- [Problem requirements]
Copy out the text of the records below with each "All Posts" changed to "All Articles" and everything else unchanged. Omit the pictures.
___ Records for the task ___
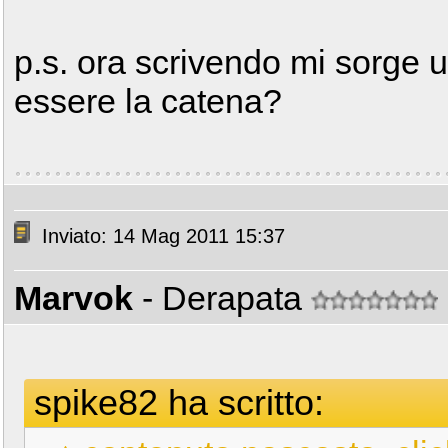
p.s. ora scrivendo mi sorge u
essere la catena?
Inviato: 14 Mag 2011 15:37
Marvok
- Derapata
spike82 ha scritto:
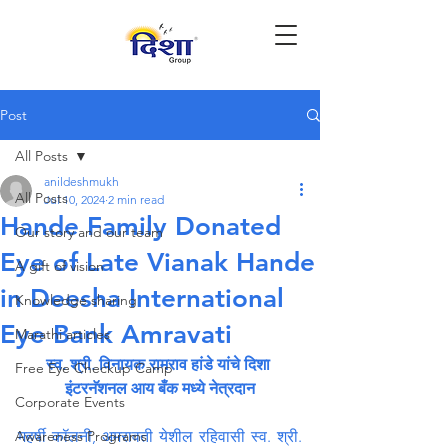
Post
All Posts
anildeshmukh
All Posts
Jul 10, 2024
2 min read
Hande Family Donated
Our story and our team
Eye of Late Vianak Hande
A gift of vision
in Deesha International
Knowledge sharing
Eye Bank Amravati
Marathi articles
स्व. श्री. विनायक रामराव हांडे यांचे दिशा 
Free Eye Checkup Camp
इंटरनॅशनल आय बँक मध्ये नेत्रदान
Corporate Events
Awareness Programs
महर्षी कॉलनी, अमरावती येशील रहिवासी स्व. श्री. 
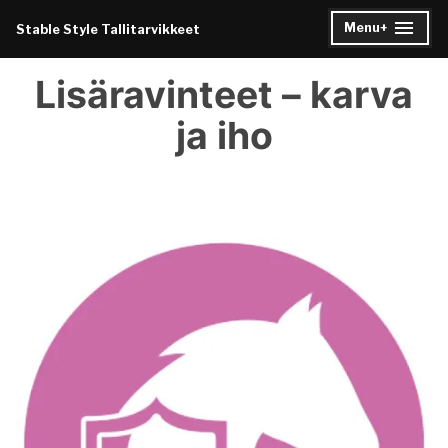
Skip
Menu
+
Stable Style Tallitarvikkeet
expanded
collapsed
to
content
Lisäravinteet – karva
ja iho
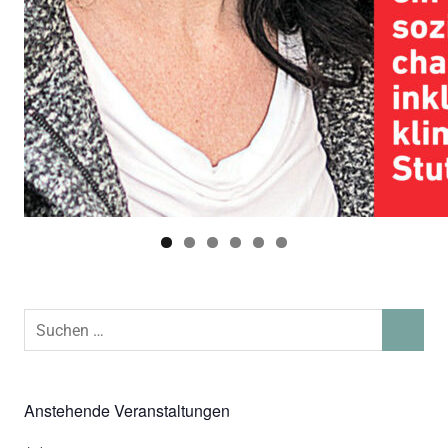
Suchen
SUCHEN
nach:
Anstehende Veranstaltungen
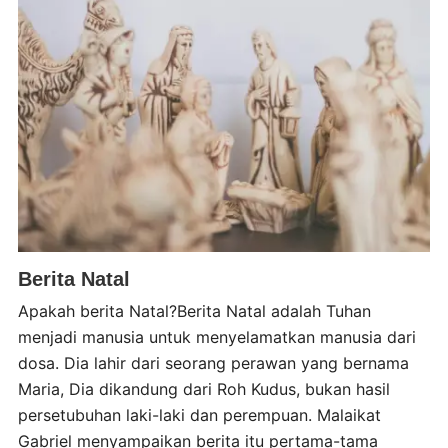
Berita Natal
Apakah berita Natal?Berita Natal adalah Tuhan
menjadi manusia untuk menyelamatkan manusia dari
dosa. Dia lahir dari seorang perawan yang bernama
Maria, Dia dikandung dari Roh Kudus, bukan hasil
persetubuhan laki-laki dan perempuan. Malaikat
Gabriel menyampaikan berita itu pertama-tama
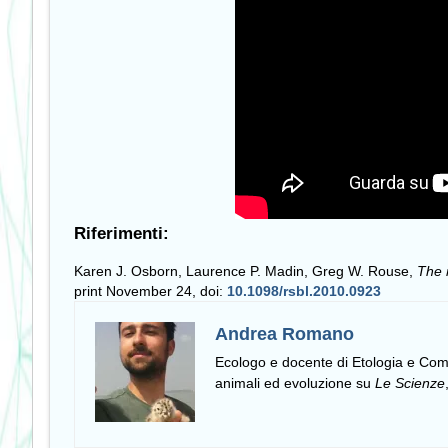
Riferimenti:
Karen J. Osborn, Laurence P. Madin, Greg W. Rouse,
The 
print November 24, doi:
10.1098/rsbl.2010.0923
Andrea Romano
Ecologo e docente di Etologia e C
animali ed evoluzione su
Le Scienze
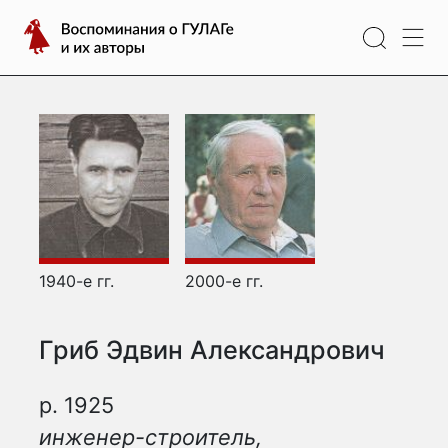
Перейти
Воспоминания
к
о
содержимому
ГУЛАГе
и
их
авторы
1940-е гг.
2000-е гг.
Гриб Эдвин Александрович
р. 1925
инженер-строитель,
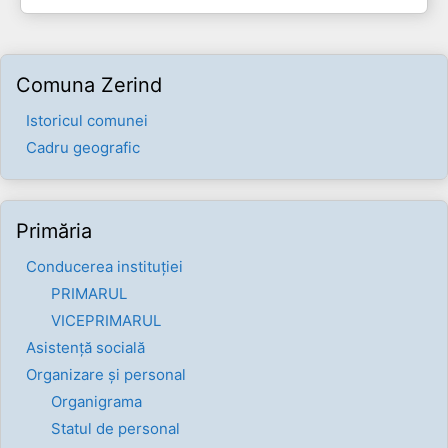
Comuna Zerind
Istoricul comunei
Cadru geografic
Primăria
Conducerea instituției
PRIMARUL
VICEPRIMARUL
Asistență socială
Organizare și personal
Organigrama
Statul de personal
___
- [Written answer]
p.s. ora scrivendo mi sorge u
essere la catena?
Inviato: 14 Mag 2011 15:37
Marvok
- Derapata
spike82 ha scritto:
Post
All Articles
anildeshmukh
All Articles
Jul 10, 2024
2 min read
Hande Family Donated
Our story and our team
Eye of Late Vianak Hande
A gift of vision
in Deesha International
Knowledge sharing
Eye Bank Amravati
Marathi articles
स्व. श्री. विनायक रामराव हांडे यांचे दिशा 
Free Eye Checkup Camp
इंटरनॅशनल आय बँक मध्ये नेत्रदान
Corporate Events
Awareness Programs
महर्षी कॉलनी, अमरावती येशील रहिवासी स्व. श्री. 
Skip
Menu
+
Stable Style Tallitarvikkeet
expanded
collapsed
to
content
Lisäravinteet – karva
ja iho
Suchen
SUCHEN
nach:
Anstehende Veranstaltungen
Berita Natal
Apakah berita Natal?Berita Natal adalah Tuhan
menjadi manusia untuk menyelamatkan manusia dari
dosa. Dia lahir dari seorang perawan yang bernama
Maria, Dia dikandung dari Roh Kudus, bukan hasil
persetubuhan laki-laki dan perempuan. Malaikat
Gabriel menyampaikan berita itu pertama-tama
Riferimenti:
Karen J. Osborn, Laurence P. Madin, Greg W. Rouse,
The 
print November 24, doi:
10.1098/rsbl.2010.0923
Andrea Romano
Ecologo e docente di Etologia e C
animali ed evoluzione su
Le Scienze
Перейти
Воспоминания
к
о
содержимому
ГУЛАГе
и
их
авторы
1940-е гг.
2000-е гг.
Гриб Эдвин Александрович
р. 1925
инженер-строитель,
Comuna Zerind
Istoricul comunei
Cadru geografic
Primăria
Conducerea instituției
PRIMARUL
VICEPRIMARUL
Asistență socială
Organizare și personal
Organigrama
Statul de personal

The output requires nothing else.